You: What does stripe-adapter.ts import?
Claude: [calls sv_imports for stripe-adapter.ts] It imports from 3 external packages and 2 internal zones: ...

Step 6: Generate an initial PRD

Once you have an architectural picture, turn SourceVision's findings into a structured work backlog:

sh
ndx plan .

This runs analysis (if not already done) and then uses an LLM to propose a PRD from findings. You'll see proposed epics, features, and tasks. Review the proposals, then accept:

sh
ndx plan --accept .

What the baseline scan detects

When scanning an existing codebase for the first time (empty PRD + existing code), the LLM automatically performs a baseline scan: it marks already-implemented functionality as completed and only creates pending tasks for gaps, improvements, and missing features. You won't get a wall of pending tasks for code that already works.

Reviewing the initial PRD

sh
ndx status .

This shows the full PRD tree. At this point you'll typically see:

  • A handful of epics organized by zone or architectural concern
  • Features representing refactoring opportunities from anti-pattern findings
  • Tasks for specific improvements (decouple X from Y, move file Z, etc.)
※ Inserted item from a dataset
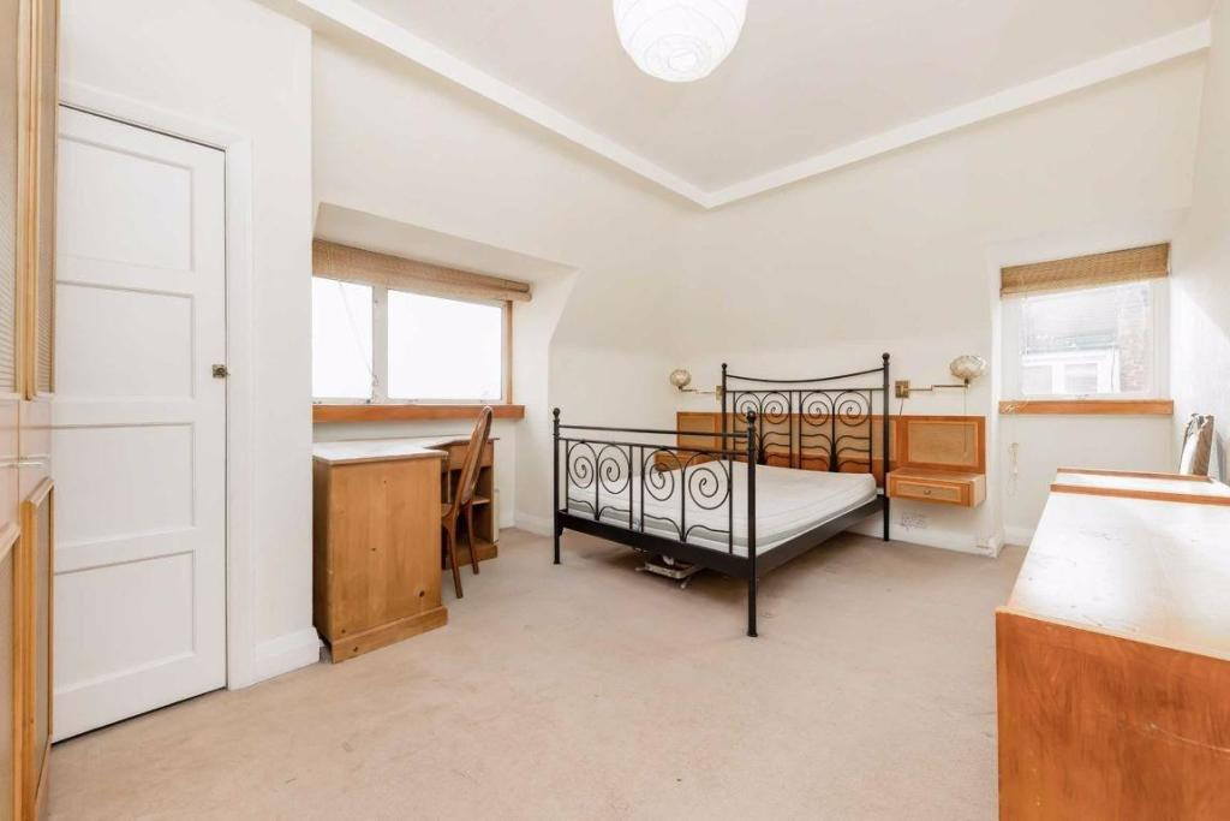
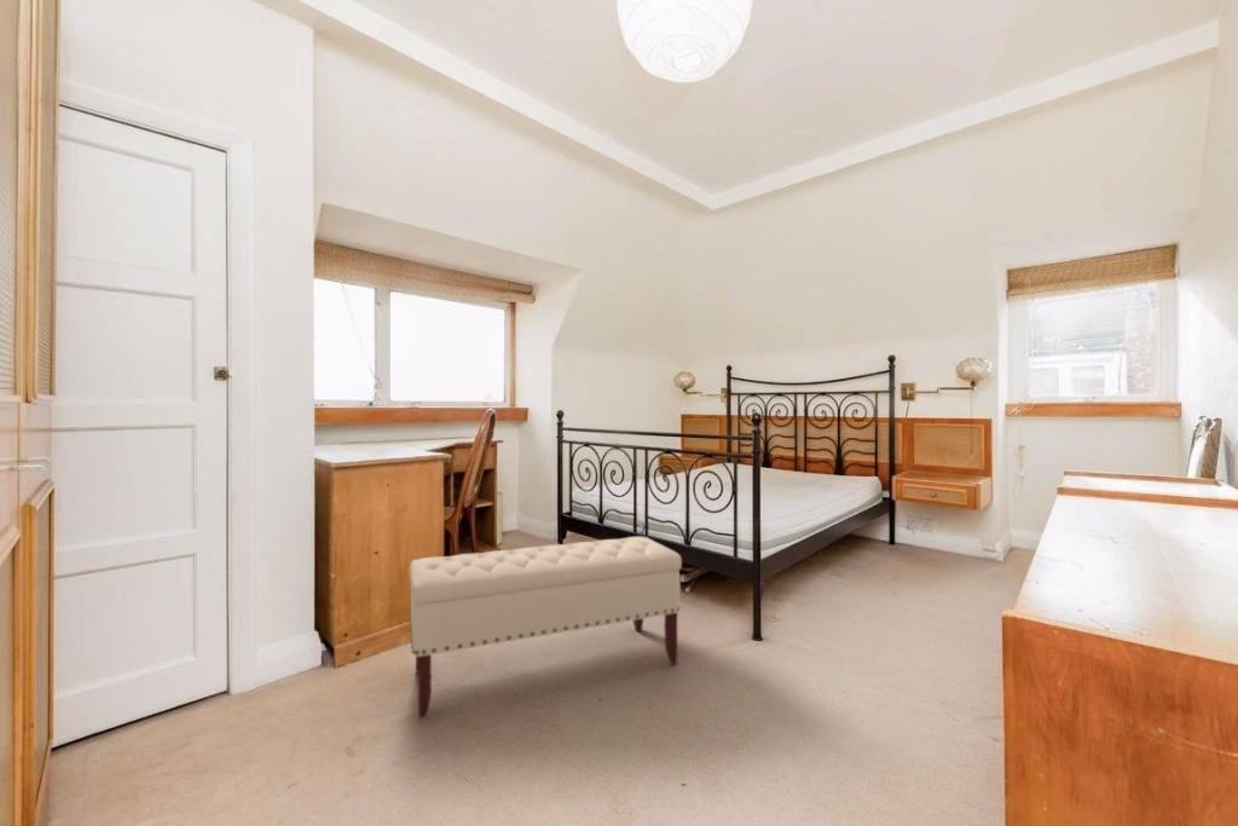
+ bench [409,536,683,720]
From here you can add your own items, reprioritize, and start working:

sh
ndx add "Add rate limiting to the API gateway" .
ndx work --dry-run .    # preview what the agent would tackle first
ndx work .              # execute the next task

Under 30 minutes: the fast path

If you need a working mental model quickly:

sh
ndx init .                # 10 seconds
ndx analyze --fast .      # 2–5 minutes (no AI enrichment)
ndx start .               # 5 seconds
# Open http://localhost:3117 — read Zones and Imports views
# Open .sourcevision/CONTEXT.md — read the summary
ndx plan --accept .       # 3–5 minutes — PRD from findings
ndx status .              # see the backlog

Total: under 10 minutes to a structured overview and initial backlog. Spend the remaining 20 minutes in the dashboard exploring zones and asking questions via MCP.
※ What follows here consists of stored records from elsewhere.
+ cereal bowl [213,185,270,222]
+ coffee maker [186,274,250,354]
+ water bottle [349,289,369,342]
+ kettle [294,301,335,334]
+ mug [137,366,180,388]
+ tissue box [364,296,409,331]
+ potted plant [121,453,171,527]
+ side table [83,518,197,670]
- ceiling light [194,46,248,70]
For a deeper read — full AI enrichment, per-zone context files, complete call graph:

sh
ndx analyze --full .

This runs all four AI enrichment passes and produces zones/{zone-id}/context.md files with per-zone architectural notes. Worth doing before any major refactoring work.

What you'll have at the end

After following this guide you'll have:

  • A named zone map — every file assigned to an architectural community, with health metrics
  • An import graph — which zones depend on which, where the hubs are
  • A findings list — anti-patterns, risky zones, circular dependencies, improvement suggestions
  • An initial PRD — structured backlog generated from findings, with already-implemented items pre-marked complete
  • Interactive Q&A — MCP tools configured so you can ask Claude Code architecture questions with grounded context

From here, the normal workflow loop applies: analyze → recommend → work → status → repeat.

Released under the Elastic License 2.0.